After his father is blown up by a car bomb, Captain Slaughter (Jim Brown) single handily wipes out the Cleveland mob. Only one gangster, Dominic Hoffo (Rip Torn), escapes to South America. The Treasury Department (represented by Cameron Mitchell) sends Slaughter and two other agents (Don Gordon and Marlene Clark) after Hoffo. Along with being a ruthless gangster, Hoffo is a viscous racist and is convinced that he will be able to easily take care of Slaughter. Hoffo does not understand how much trouble he’s in. No one stops Slaughter.
Produced by American International Pictures, Slaughter is one of the classic blaxploitation films. While it may not have the political subtext of some of the best blaxploitation films, Slaughter is a fast and mean action film, directed in a no nonsense manner by B-movie veteran Jack Starrett. There is not a wasted moment to be found in Slaughter. It starts and ends with cars exploding and, in between, it doesn’t even stop to catch its breath.

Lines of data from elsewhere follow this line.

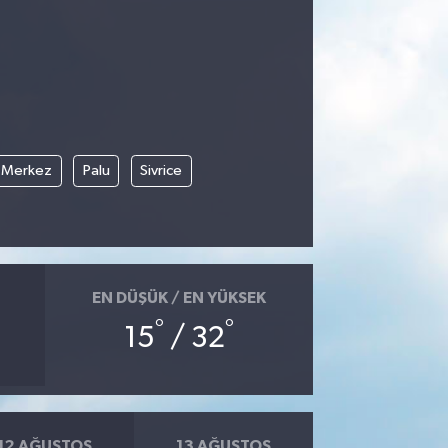
Merkez
Palu
Sivrice
EN DÜŞÜK / EN YÜKSEK
°
°
15
/ 32
12 AĞUSTOS
13 AĞUSTOS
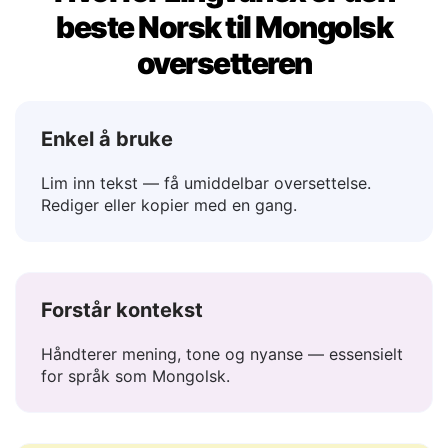
Hvorfor Lingvanex er den
beste Norsk til Mongolsk
oversetteren
Enkel å bruke
Lim inn tekst — få umiddelbar oversettelse.
Rediger eller kopier med en gang.
Forstår kontekst
Håndterer mening, tone og nyanse — essensielt
for språk som Mongolsk.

In the 1970s, Richard Roundtree was John Shaft, Ron O’Neal was Superfly, Jim Kelly was Black Belt Jones, Fred Williamson was Black Caesar, and Jim Brown was Slaughter. Whatever skills Jim Brown lacked as an actor, he made up for with sheer presence. He commanded the screen. Whether he was playing football on television or beating down the Mafia in the movies, no one could stop Jim Brown. Slaughter is Brown at his toughest. Rip Torn is the perfect villain, screaming out racial slurs even when Slaughter has him trapped in an overturned car. Jim Brown has said that, of all the films he has made, Slaughter is one of his three favorites. (The other two were The Dirty Dozen and Mars Attacks!)
Slaughter‘s cool factor is increased by the presence of Stella Stevens, playing the role of Ann, Hoffo’s mistress. It only takes one night with Slaughter for Ann to switch sides. Nothing stops Slaughter.